The Larkin Hi-Fi storefront.
Photo provided by Aaron Wilson.
The Larkin Hi-Fi storefront.

An Albany bar owner says he shuttered his Lark Street establishment in part because of the city’s cumbersome cabaret regulations. He said the Albany Common Council should repeal the cabaret license laws instead of just amending them.

Aaron Wilson is the co-owner of Herbie’s Burgers, and the owner of The Larkin Hi-Fi – a now-shuttered bar.

“The idea of the space was that it’s a vinyl record bar so all of the music that we play is by record, we can’t plug in an IPod or a phone or an IPad or anything like that. So, we thought that it fit the theme to have DJs come and spin records and have a dance floor and have people dance,” Wilson said.

But Wilson had to apply for a cabaret license to operate the business the way he wanted to when the bar opened in 2024.

The city law required bars to apply and earn an annual cabaret license to play amplified music, including live entertainment. While the council last month passed amendments to the law, Wilson said the restrictions still proved too much for his bar.

“You have to have events, you have to have something going on, otherwise people just don’t show up. Especially now, like the drinking culture isn’t what it once was, so you can’t rely on just like regulars,” Wilson said.

Wilson said he could not operate the bar how he intended without the license.

But an application for a license had to earn the approval of five separate city departments – if even one of them disapproved then the application would be shot down.

The Larkin Hi-Fi’s owners also had to provide public hearing notices to nearby residents.

Wilson explained that at one point the process took so long that the application expired before a public hearing even took place.

“I think the lawyer for the city was just like hold on a second, this is for last year, we’re not talking about 2025, we are talking about 2024. And we were all just like ‘Oh, yeah.’ Because it took all the fall doing this process going door to door handing out the mailers, blah blah blah, ya know, getting us on the books, its once a month, so its usually two months out. So, we found ourselves there and I think it was either January or February and they’re like we’re all here for no reason and we are talking about 2024 not 2025,” Wilson said.

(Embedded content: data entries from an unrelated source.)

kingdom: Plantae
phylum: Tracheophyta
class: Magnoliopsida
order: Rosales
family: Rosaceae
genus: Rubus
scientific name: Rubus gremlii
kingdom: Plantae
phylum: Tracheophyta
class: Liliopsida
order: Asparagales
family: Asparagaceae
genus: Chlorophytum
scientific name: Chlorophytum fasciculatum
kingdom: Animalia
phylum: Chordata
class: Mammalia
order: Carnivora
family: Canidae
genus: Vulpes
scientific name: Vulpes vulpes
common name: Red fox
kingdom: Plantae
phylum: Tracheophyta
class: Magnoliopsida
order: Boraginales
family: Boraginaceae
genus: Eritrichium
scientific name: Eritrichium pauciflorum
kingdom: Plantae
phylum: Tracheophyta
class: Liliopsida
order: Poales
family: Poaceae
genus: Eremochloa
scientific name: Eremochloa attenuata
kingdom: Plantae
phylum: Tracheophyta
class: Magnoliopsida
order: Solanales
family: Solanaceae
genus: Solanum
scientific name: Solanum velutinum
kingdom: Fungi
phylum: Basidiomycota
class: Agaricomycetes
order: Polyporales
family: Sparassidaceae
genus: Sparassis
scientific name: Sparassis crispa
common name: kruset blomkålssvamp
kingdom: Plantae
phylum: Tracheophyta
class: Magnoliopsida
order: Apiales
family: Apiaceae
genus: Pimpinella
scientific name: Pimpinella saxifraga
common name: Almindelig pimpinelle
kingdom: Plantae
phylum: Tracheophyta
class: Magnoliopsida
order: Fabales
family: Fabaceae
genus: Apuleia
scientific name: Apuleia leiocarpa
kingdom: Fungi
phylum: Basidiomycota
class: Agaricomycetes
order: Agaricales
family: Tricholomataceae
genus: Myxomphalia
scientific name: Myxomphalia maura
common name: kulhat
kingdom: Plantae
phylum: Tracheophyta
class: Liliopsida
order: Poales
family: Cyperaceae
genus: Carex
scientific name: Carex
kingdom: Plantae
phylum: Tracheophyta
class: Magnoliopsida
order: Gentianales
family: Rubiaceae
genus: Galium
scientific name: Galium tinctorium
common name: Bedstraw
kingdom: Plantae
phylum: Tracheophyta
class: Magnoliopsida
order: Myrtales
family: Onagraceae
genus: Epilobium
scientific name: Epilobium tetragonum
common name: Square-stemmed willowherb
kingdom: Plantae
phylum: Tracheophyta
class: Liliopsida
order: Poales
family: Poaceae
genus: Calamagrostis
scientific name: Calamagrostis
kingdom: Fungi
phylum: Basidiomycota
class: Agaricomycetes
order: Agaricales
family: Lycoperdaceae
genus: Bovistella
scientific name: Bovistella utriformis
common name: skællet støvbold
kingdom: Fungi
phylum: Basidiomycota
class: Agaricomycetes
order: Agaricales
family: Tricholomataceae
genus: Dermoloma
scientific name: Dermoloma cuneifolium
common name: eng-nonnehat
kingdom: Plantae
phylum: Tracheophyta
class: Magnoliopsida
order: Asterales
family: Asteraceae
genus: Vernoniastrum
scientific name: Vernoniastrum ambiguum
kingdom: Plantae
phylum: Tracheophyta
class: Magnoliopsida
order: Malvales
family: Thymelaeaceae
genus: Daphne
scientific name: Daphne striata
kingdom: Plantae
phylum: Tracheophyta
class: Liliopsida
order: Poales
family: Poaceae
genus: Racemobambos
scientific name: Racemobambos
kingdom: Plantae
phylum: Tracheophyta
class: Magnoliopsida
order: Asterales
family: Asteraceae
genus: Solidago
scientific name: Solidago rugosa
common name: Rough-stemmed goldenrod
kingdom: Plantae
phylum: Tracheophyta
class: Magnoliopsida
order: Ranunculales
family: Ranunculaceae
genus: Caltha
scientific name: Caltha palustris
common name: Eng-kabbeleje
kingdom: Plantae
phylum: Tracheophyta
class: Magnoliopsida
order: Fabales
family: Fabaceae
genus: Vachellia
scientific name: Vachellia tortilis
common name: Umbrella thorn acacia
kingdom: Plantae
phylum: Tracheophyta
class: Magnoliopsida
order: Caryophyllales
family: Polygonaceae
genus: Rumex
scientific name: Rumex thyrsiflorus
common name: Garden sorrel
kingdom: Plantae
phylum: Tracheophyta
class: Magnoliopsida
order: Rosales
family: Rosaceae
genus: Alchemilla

Wilson says the arduous process lasted around two years before he decided to pull the plug on the business. The bar operated its last day on Thanksgiving Eve.

“We were like ‘OK, we just won’t do events and we’ll just be a quiet bar.’ But it really cut the numbers in half, and you know, to be completely transparent, it really wasn’t making money anyway, but we did like it. It was our bar, we always wanted to have a bar, our friends would go and hangout there and the fact that it kind of broke even wasn’t good but it was fine,” Wilson said.

In November, Albany’s Common Council changed the cabaret license requirements with a new ordinance in an 8 to 2 vote – three members abstained.

Common Councilmember Richard Conti says the newly passed accessory entertainment law modifies several aspects of the cabaret license regulations, including extending existing cabaret licenses by two years, exempting small establishments, and eliminating the public hearing requirement.

The updated regulations also replace the one-year license that used to be renewed on a calendar basis with a three-year one that must be renewed on a rolling basis.

And, now two city departments review license applications as opposed to five.

Conti, who introduced the ordinance said it “significantly” streamlined the existing cabaret license system.

“One of the problems was a lot of the departments did not get back in time, I mean the process was almost delayed out because they weren’t prompt in submitting recommendations,” Conti said.

He says a decision has to be made on an application within 30 days of receipt.

“If it’s not acted on within that 30-day period the license automatically is issued as a temporary license for a 60 day period and if there is no action within that 60 day period, if its not finalized, it automatically becomes an issued license,” Conti said.

Wilson says the city’s cabaret license laws should be repealed, but still likes some of the changes.

“There’s some nice things about it. One is, that it’s three years instead of one year,” Wilson said.

Wilson still holds the lease for the space that the Larkin Hi-Fi used to reside in, and he says the bar could possibly make a comeback, but that is still up in the air.

“I don’t know, maybe we will do something in December, and I don’t know, maybe come January I will re-visit the new requirements,” Wilson said.